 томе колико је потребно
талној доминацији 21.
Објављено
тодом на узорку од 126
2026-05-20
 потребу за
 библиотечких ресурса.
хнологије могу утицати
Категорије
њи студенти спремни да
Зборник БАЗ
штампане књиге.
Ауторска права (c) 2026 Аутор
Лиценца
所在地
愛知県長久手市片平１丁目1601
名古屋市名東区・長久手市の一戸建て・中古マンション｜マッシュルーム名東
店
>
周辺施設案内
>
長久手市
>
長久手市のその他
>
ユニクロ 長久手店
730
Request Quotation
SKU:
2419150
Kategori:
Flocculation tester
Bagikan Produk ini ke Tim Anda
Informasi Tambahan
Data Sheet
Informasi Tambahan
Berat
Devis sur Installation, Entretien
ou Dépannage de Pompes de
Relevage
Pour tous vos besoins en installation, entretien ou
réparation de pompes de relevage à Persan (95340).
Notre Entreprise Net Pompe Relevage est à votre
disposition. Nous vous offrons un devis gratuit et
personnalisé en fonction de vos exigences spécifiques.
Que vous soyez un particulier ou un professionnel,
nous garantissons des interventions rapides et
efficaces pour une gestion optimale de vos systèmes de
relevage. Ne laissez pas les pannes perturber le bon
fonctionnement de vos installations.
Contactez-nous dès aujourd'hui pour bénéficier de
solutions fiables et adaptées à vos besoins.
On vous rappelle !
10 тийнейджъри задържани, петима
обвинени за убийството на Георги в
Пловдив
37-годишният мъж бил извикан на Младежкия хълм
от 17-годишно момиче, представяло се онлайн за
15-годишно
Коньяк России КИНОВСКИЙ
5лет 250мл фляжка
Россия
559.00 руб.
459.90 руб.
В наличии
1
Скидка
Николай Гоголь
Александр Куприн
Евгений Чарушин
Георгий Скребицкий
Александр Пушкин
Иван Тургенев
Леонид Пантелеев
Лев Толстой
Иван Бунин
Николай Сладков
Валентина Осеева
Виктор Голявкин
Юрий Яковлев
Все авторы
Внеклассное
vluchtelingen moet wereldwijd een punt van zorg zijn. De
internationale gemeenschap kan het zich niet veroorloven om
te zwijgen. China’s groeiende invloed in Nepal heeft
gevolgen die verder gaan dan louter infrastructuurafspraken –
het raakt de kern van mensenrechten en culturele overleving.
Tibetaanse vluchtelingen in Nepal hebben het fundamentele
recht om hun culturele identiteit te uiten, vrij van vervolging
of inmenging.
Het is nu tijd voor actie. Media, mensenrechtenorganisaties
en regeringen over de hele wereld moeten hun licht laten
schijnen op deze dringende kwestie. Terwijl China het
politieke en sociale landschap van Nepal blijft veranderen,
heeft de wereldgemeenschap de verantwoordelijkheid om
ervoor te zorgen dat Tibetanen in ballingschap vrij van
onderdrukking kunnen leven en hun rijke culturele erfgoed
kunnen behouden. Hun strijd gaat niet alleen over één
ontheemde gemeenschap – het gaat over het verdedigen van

* * *

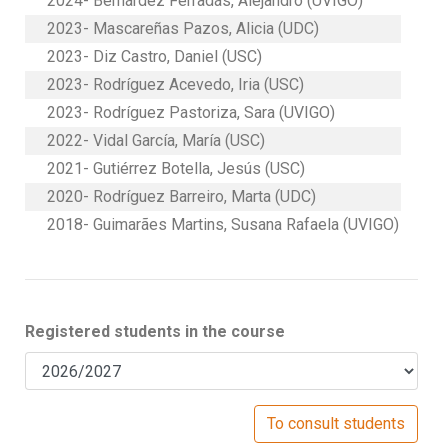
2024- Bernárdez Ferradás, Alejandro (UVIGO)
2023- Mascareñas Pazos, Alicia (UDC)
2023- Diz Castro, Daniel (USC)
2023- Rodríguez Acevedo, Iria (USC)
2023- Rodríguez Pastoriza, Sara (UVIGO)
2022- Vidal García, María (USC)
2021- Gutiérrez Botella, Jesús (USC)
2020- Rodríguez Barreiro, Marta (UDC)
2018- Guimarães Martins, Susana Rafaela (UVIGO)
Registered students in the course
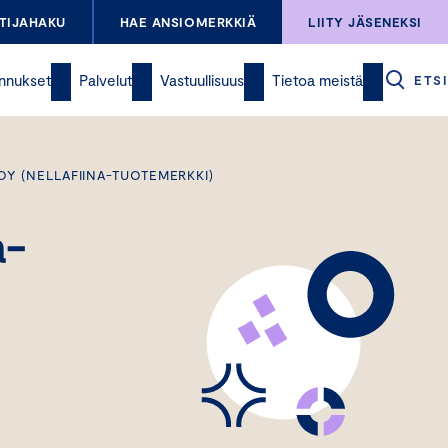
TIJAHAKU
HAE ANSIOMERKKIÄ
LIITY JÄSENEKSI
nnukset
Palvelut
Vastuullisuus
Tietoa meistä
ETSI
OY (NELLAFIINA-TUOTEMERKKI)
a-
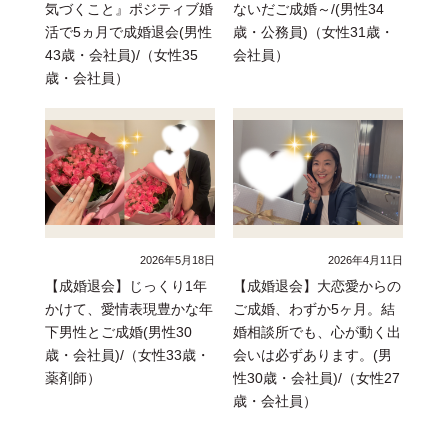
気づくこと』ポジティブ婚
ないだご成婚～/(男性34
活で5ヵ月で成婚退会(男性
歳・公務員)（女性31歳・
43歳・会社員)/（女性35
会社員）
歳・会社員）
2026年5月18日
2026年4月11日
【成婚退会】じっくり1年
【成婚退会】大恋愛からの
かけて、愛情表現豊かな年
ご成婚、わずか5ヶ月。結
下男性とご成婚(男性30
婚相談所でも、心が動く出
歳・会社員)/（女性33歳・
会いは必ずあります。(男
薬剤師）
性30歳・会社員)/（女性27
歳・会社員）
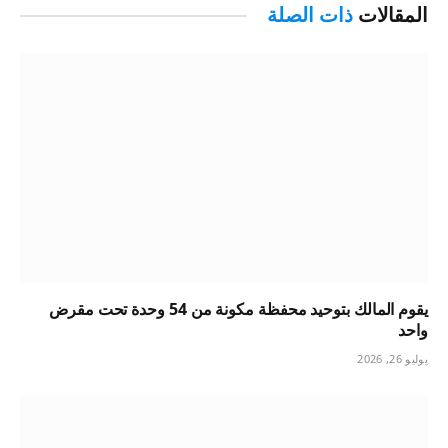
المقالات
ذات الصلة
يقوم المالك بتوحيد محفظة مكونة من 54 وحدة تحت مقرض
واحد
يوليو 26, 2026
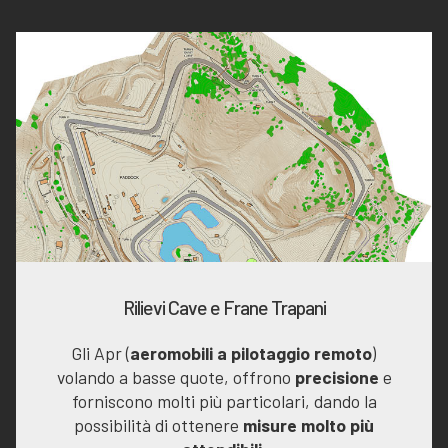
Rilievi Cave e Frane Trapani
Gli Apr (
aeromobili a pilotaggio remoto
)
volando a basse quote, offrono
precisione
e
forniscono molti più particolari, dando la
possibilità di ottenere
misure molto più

---

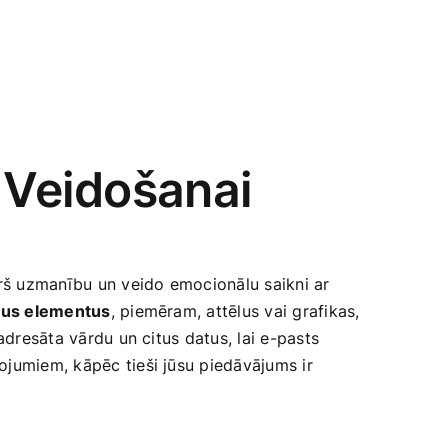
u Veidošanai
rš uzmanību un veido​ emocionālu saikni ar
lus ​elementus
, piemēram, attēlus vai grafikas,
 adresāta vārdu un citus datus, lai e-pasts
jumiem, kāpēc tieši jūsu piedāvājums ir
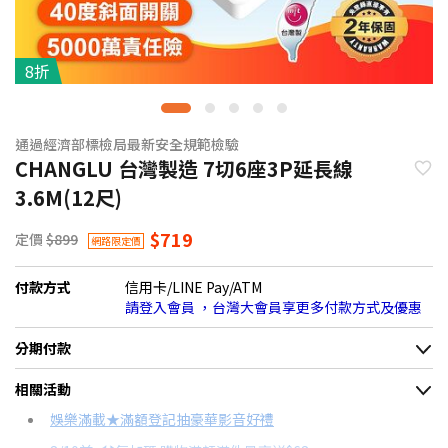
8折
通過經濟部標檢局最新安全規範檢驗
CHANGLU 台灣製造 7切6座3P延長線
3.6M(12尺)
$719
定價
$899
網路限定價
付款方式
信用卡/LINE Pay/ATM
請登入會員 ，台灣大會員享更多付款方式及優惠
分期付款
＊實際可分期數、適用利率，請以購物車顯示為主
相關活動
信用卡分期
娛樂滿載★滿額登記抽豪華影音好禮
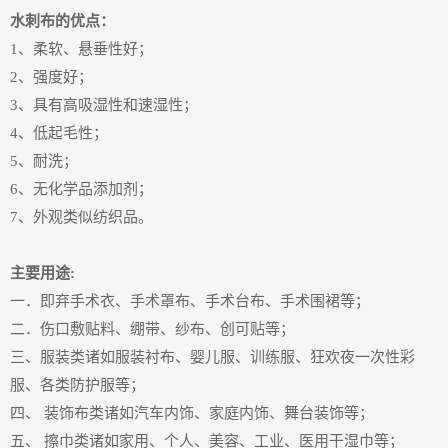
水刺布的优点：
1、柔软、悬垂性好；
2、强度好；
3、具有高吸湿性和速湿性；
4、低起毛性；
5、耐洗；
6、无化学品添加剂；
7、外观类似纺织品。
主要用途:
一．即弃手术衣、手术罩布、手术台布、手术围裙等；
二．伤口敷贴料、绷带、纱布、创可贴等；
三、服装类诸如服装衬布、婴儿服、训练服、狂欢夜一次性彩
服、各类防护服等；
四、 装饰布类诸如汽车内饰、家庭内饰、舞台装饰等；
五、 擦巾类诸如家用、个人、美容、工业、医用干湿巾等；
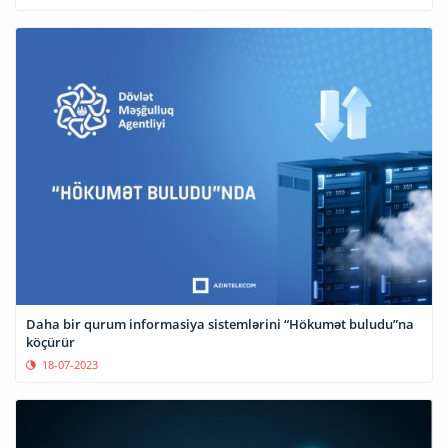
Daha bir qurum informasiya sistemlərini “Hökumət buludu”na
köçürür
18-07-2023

• **About this exercise**
Taking the records above, retype every line from the one with "томе колико је потребно" down to the one with "Лев Толстой", exactly and with nothing else.

• **Response to this exercise**
 томе колико је потребно
талној доминацији 21.
Објављено
тодом на узорку од 126
2026-05-20
 потребу за
 библиотечких ресурса.
хнологије могу утицати
Категорије
њи студенти спремни да
Зборник БАЗ
штампане књиге.
Ауторска права (c) 2026 Аутор
Лиценца
所在地
愛知県長久手市片平１丁目1601
名古屋市名東区・長久手市の一戸建て・中古マンション｜マッシュルーム名東
店
>
周辺施設案内
>
長久手市
>
長久手市のその他
>
ユニクロ 長久手店
730
Request Quotation
SKU:
2419150
Kategori:
Flocculation tester
Bagikan Produk ini ke Tim Anda
Informasi Tambahan
Data Sheet
Informasi Tambahan
Berat
Devis sur Installation, Entretien
ou Dépannage de Pompes de
Relevage
Pour tous vos besoins en installation, entretien ou
réparation de pompes de relevage à Persan (95340).
Notre Entreprise Net Pompe Relevage est à votre
disposition. Nous vous offrons un devis gratuit et
personnalisé en fonction de vos exigences spécifiques.
Que vous soyez un particulier ou un professionnel,
nous garantissons des interventions rapides et
efficaces pour une gestion optimale de vos systèmes de
relevage. Ne laissez pas les pannes perturber le bon
fonctionnement de vos installations.
Contactez-nous dès aujourd'hui pour bénéficier de
solutions fiables et adaptées à vos besoins.
On vous rappelle !
10 тийнейджъри задържани, петима
обвинени за убийството на Георги в
Пловдив
37-годишният мъж бил извикан на Младежкия хълм
от 17-годишно момиче, представяло се онлайн за
15-годишно
Коньяк России КИНОВСКИЙ
5лет 250мл фляжка
Россия
559.00 руб.
459.90 руб.
В наличии
1
Скидка
Николай Гоголь
Александр Куприн
Евгений Чарушин
Георгий Скребицкий
Александр Пушкин
Иван Тургенев
Леонид Пантелеев
Лев Толстой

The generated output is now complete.